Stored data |
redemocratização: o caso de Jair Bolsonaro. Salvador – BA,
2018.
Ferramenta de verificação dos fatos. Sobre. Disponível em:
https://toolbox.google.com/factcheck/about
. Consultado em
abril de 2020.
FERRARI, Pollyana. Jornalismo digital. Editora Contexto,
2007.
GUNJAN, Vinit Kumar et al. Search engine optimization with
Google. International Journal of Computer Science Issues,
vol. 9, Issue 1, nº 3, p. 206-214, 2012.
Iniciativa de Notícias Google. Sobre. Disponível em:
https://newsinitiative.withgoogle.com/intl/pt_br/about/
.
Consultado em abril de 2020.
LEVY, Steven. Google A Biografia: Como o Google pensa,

---

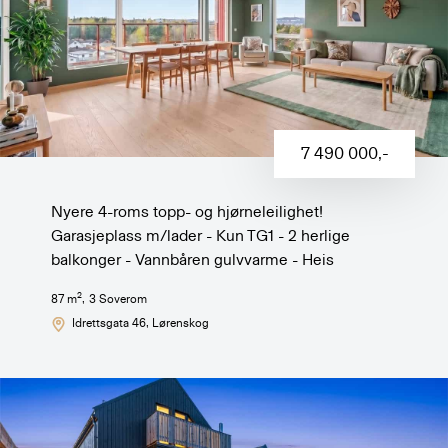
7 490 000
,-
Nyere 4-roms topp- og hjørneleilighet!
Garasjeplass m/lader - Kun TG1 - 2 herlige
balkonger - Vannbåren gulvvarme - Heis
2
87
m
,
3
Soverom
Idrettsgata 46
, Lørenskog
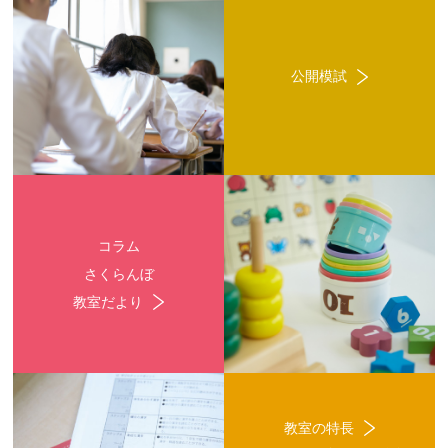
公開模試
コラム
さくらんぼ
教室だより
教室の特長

Exercise prompt |
Tally up how many lines in the records contain the string "https". Answer with that figure only.

Result of the task |
2